In the 1990s, Theresa Duncan and collaborators made three videogames that exemplified interactive storytelling at its very best.

Two decades later, the works (like most CD-ROMs) have fallen into obscurity, but they remain as luminous and compelling as ever. This online exhibition—copresented by Rhizome and the New Museum as part of First Look: New Art Online—brings them back, making them playable online.

The Games

Chop Suey (Magnet Interactive, 1995, co-created with Monica Gesue). Lily and June Bugg embark on a strange, hallucinatory adventure through the small town of Cortland, Ohio.
Smarty (Nicholson Associates, 1996). Smarty is off to visit her Aunt Olive for the summer, where she'll host a spelling radio show, eat at the Pancake Hut, and visit a mysterious dime store.
Zero Zero (Nicholson Associates, 1997). It's New Year's Eve, 1899, in Paris. A little girl named Pinkée makes the rounds of the city, asking bakers, gardeners, and can-can dancers about what the future will hold.

Origins

“CD-ROMs were booming.”

Theresa Duncan and Monica Lynn Gesue were working at the World Bank in Washington, DC when they met. The two became friendly, and when Duncan left for a job as a production assistant at Magnet Interactive in Georgetown, she helped Gesue, a photographer and illustrator, find a job there as well.

At Magnet, Gesue encountered a kids' CD-ROM for the first time (Richard Scarry's Busy Town) and became interested in the idea of creating a moving storybook. Over lunch at Dean & DeLuca in 1993, the duo drafted a pitch for a project; set in Gesue's hometown of Cortland, Ohio, it would be titled Chop Suey.

> **The input**
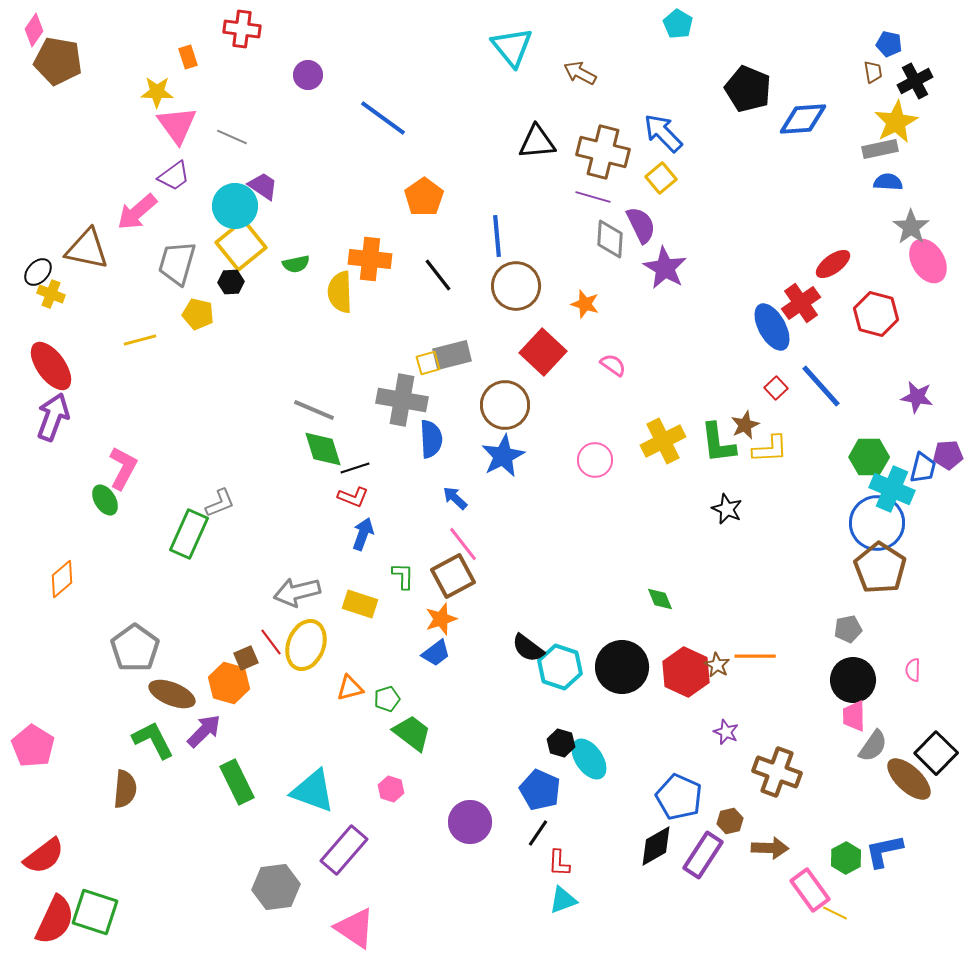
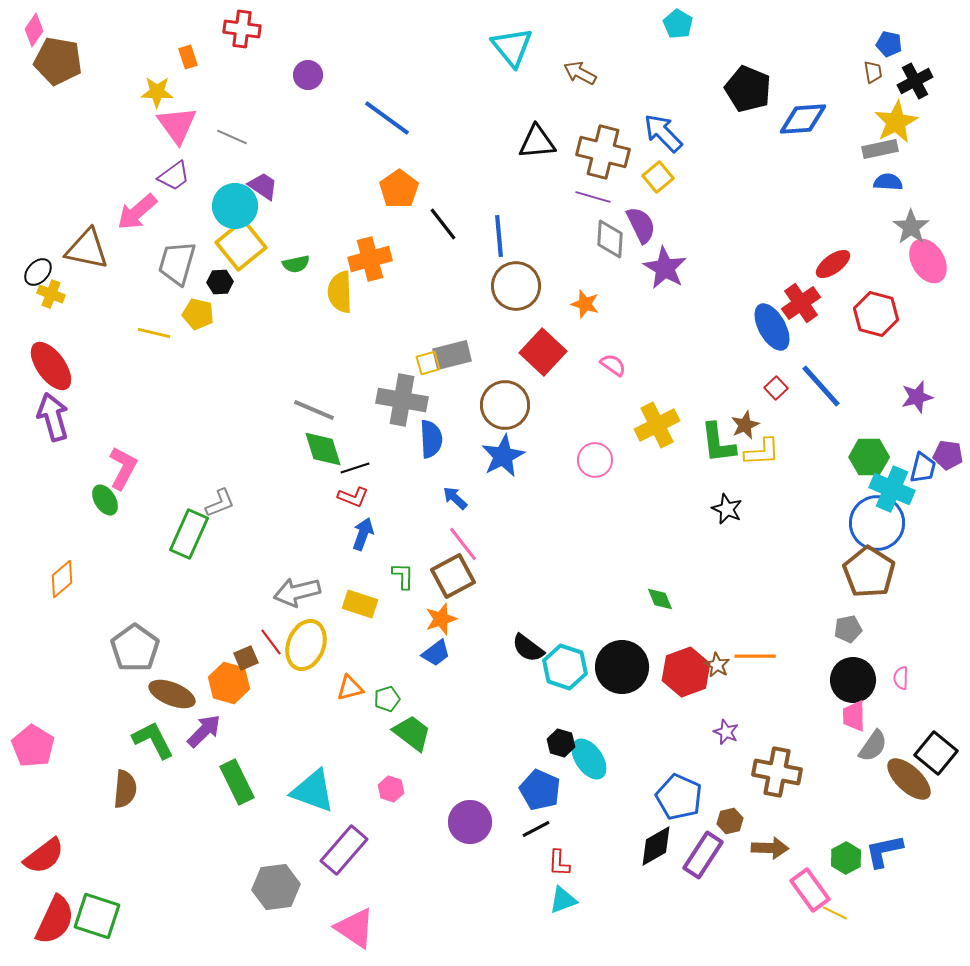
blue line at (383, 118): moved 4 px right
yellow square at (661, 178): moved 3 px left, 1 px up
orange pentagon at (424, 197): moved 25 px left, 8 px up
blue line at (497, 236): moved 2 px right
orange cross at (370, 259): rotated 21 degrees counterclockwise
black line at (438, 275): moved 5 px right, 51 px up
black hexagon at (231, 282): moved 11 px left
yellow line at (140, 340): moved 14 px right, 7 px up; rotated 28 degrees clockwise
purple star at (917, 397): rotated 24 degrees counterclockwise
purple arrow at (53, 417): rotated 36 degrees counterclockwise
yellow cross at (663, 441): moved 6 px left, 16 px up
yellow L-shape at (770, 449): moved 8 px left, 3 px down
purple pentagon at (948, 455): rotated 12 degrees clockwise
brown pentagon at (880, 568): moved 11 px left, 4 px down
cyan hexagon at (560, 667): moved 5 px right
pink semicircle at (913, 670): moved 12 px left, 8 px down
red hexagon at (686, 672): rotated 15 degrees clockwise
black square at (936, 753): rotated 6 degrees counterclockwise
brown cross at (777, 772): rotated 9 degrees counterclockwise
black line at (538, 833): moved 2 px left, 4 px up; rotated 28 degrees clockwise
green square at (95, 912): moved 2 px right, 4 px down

* * *

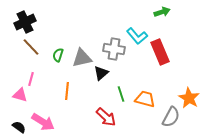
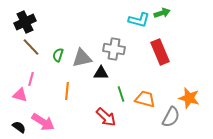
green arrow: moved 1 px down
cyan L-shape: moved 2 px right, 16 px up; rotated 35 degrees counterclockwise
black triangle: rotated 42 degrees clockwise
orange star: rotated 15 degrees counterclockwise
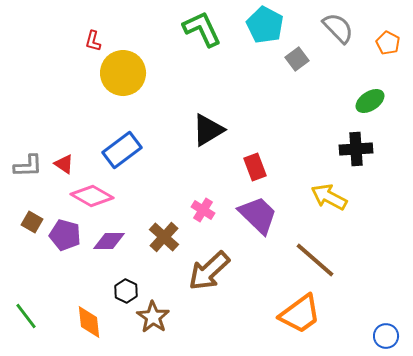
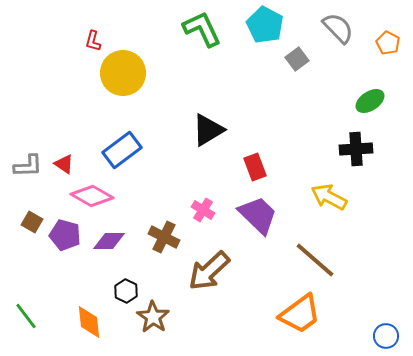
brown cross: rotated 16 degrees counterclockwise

* * *

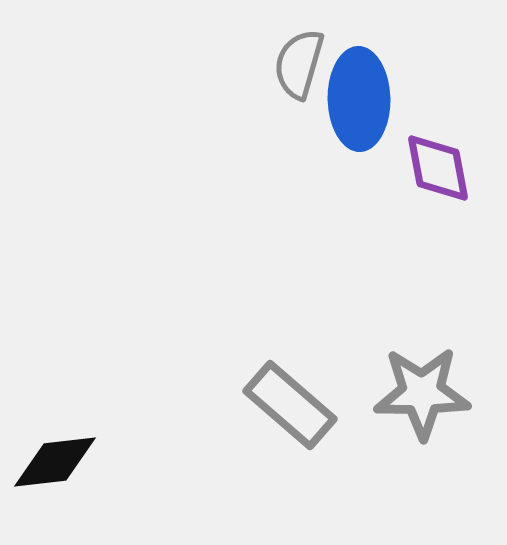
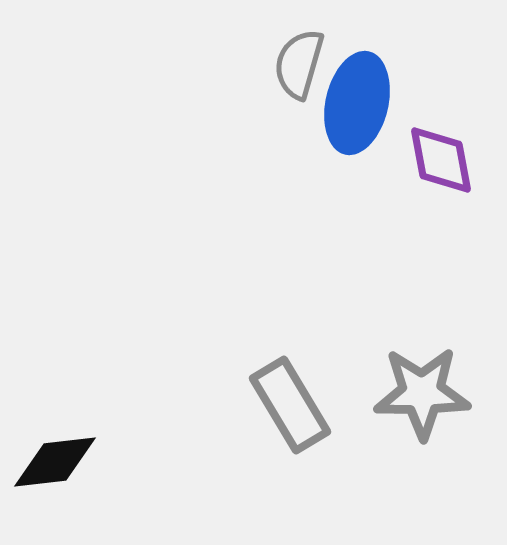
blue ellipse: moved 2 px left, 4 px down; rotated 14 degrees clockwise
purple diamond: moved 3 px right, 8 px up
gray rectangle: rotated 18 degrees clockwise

> **Requirements**
[A] Pull out each line of the listing that contains the word "hexagon".
[B] Carry the passage on Theresa Duncan's 1990s videogames forward from its final sentence.

> **Exercise responses**
[A]
black hexagon at (231, 282): moved 11 px left
cyan hexagon at (560, 667): moved 5 px right
red hexagon at (686, 672): rotated 15 degrees clockwise

[B]
The problem was that neither had ever made a game before. But in spite of their relative lack of experience, Magnet gave the project the green light. In an interview, Duncan explained the company could afford to take risks on inexperienced game creators. "Magnet Interactive was wealthy, since at the time CD-ROMs were booming."1 Gesue, for her part, has noted that Duncan's confidence and charisma were crucial factors in getting the go-ahead.

A Trilogy

“One of the greatest, most important games I've ever owned.”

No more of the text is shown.